Among other performers for whom they wrote were Petula Clark, Phil Collins, Sacha Distel, Rolf Harris, Frankie Howerd (the theme song for his film Up Pompeii), Engelbert Humperdinck, Horst Jankowski, Eartha Kitt, Little Eva, Marmalade, The Herd, Lulu and Matthews Southern Comfort.

Blaikley and Howard were the first British composers to write for Elvis Presley, including the hit "I've Lost You" (1970), which he later performed in the film That's The Way It Is.

===Ark 2===
Blaikley and Howard's concept album, Ark 2 (1969), performed by Flaming Youth, drew the comment that Blaikley and Howard "have a wit, gaiety, dignity and melodic flair reminiscent of Leonard Bernstein...which suggest that pop is becoming the serious music – in the proper sense – of the age"

===Musicals===
Blaikley and Howard wrote two West End musicals, Mardi Gras (Prince of Wales Theatre, 1976) and The Secret Diary of Adrian Mole (Wyndham's Theatre, 1984 – 1986), and two BBC TV musicals Orion (1977)(based on the earlier material of Ark 2) and Ain't Many Angels (1978). They also wrote music and lyrics to the 1990 UK tour of Roald Dahl's Matilda.

===Television themes===
Blaikley and Howard were also responsible for theme and incidental music for several television drama series, including The Flame Trees of Thika (1981) and By the Sword Divided (1983–1985), both of which subsequently aired in the U.S. on Alistair Cooke's Masterpiece Theatre, and the BBC's long-running series of Agatha Christie's Miss Marple (1984–1992).

==Psychotherapy==
Blaikley had long been interested in analytical psychology and, at the instigation of his analyst, mentor and friend, Dr William Kraemer, he trained as a psychotherapist at the Westminster Pastoral Foundation (The Foundation for Psychotherapy and Counselling).
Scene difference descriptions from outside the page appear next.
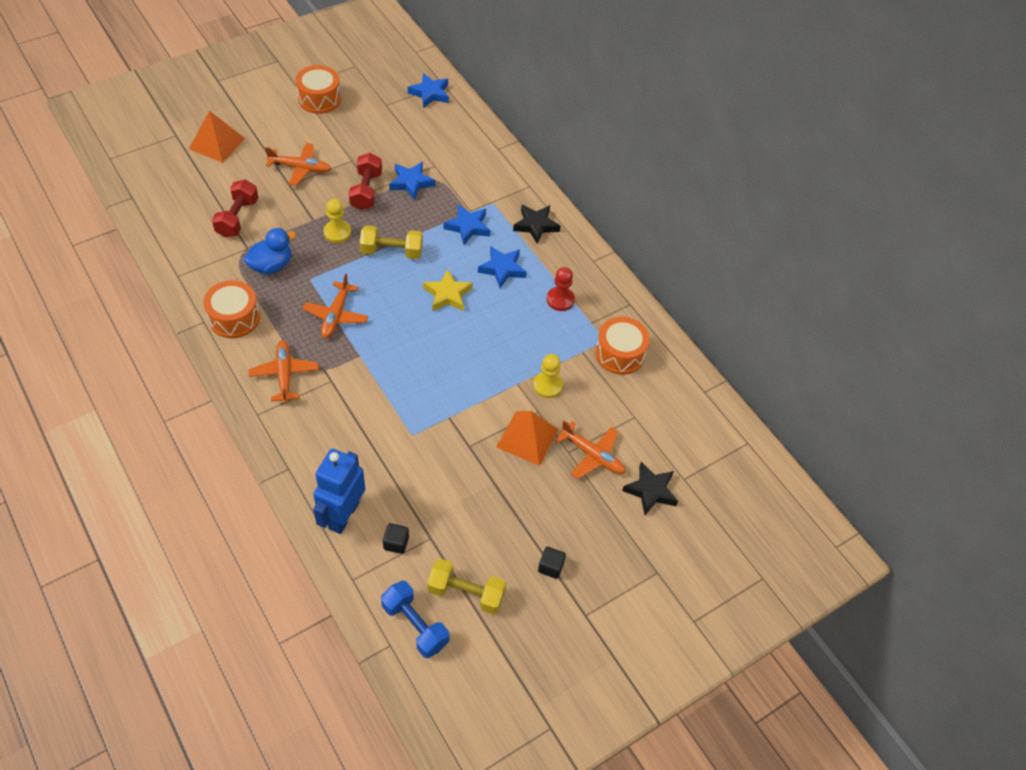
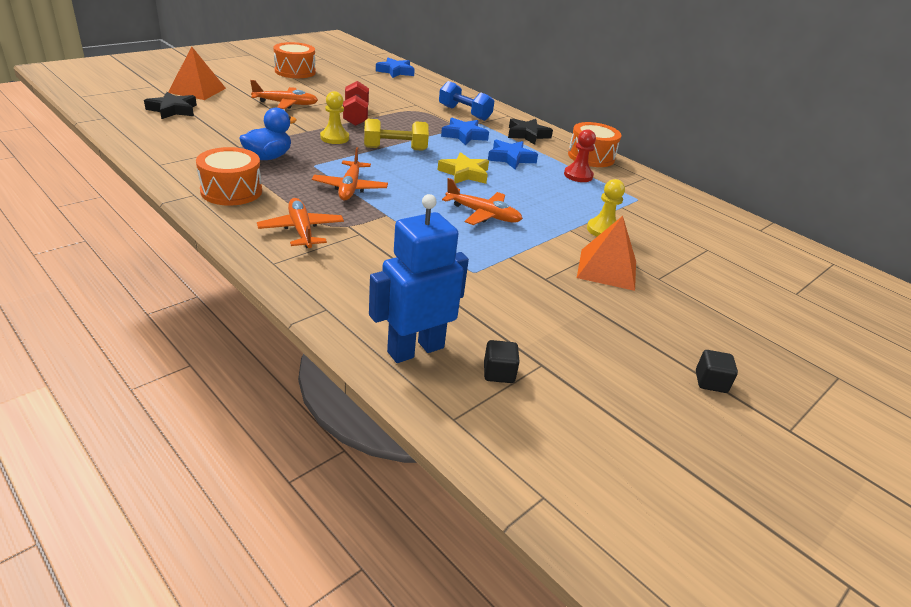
camera: 10 degrees left, 20 degrees down
(237, 218) = (225, 129): red dumbbell -> none
(343, 515) = (415, 349): blue robot -> blue robot turned 45 degrees clockwise
(411, 183) = (398, 112): blue star -> none
(415, 625) = (569, 466): blue dumbbell -> blue dumbbell (464, 113)
(466, 593) = (620, 420): yellow dumbbell -> none
(592, 455) = (686, 279): orange plane -> orange plane (483, 214)
(620, 354) = (659, 207): orange drum -> orange drum (591, 157)
(650, 491) = (770, 304): black star -> black star (173, 110)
On graduating, he ran a private practice from his home between 1981 and 2003. This led to a collaboration between Blaikley and Howard and the maverick psychiatrist R. D. Laing on the cult album Life before Death.

==Later work==
Blaikley worked on a memoir, Have I the Right? – Memories, Reflections, Notes, and maintained his collaboration with Howard, with whom he was co-director of an active publishing company, Axle Music Ltd.

==Personal life and death==
Blaikley's partner from 1978 to 2015 was the translator David Charles Harris (1954–2015), with whom he entered into a civil partnership in 2007.

Blaikley died from stercoral colitis at the Royal Free Hospital in Hampstead, London, on 4 July 2022, aged 82.